Thsi is not the way to create better consumers. It appear the both the government and the companies that process payroll might benefit from the extra workload that this process would create. Business are not looking for ways to spend more on behalf of their employees in this economy.

Jack said...

What number should we show? One suggestion is the COBRA amount, or maybe a per capita amount? COBRA is an average for all individuals in that option. Wouldn't a more accurate number reflect more variables, age, location, etc.?

Obviously, the value received by any one individual does not equal the funding/premium - so, if improving understanding of the value of coverage is the goal, if we are trying to change behavior based on that information, perhaps we should show claims and administrative expenses - how about a rolling average over multiple years?

Cost varies dramatically based on age, location, vendor/insurer, gender, ... all of those variables, and more... If you have an HMO in 10 locations and the insured rate is blended across the country, do we show the same number for a 64 year old in New Jersey and a 24 year old in Oregon?

Let the feds show us how by starting with Medicare beneficiaries - a beneficiary with a $200/mo supplement gets you to $13,800 a year, per person. Of course that is a national average. Then, let the feds adjust for the value of the cost shift from RBRVS, DRG's, and Balance Billing limits, vary the amount by age, by location, by Medicare Advantage plan and PDP, etc. Gain some experience explaining the rate variations to those Americans who actually use the greatest amount of services... Once they have some success showing how behavior changes when you know the cost ...

They state they believe that once individuals know what something costs that they will try to control expense. Fact is, behavior is not likely to change until you must pay the costs directly, at point of purchase (this proposal is mostly focused on point of enrollment costs). But, few if any of the senate leaders pushing for W-2 reporting are interested in increasing point of purchase cost sharing.

If info is what they want to show, we already show associate deductions on the paycheck, why not simply mandate company financial support also be displayed? We've been doing that at my employer since 1997, and I can confirm, I know of no one who has changed their behavior just because we tell them 27 or 28 times a year what is paid for health coverage(each payday, and total rewards statement).

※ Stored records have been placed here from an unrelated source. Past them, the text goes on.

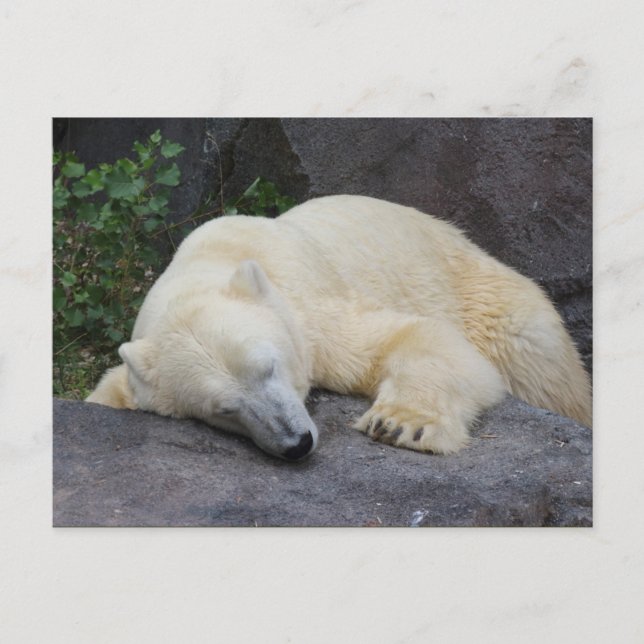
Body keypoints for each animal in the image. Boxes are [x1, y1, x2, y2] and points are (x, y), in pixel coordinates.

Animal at [87, 195, 592, 460]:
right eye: (223, 409)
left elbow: (415, 337)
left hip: (491, 297)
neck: (216, 258)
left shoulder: (313, 312)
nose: (296, 443)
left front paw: (401, 425)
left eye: (269, 367)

While some believe this may be a first step in taxing health coverage, that may not be first item on their agenda - other candidates:
(1) Change medical from pre-tax for FICA to post-tax (a la the change to 401(k) back in 1983),
(2) Impute as wages for highly compensated (similar to IRC 79 for life coverage), but, maybe it is needed for
(3) "Maintenance of effort" - some proposed "reform" efforts would require employer support be converted to wages; a la the 1988 Medicare Catastrophic Coverage Act.

Grassley's comment is on point - "... But once they realize they themselves are paying for it ..."

Finally, our Senators mistake averages as descriptive of the entire population - our associates are much more diverse. As a result, the number would understate the value for those using significant services. Those using few services might opt for less coverage or no coverage if they could get that value as compensation or other benefits (what the Senators state as the goal). However, employer spending would not necessarily decline because of the antiselection among those who continued coverage.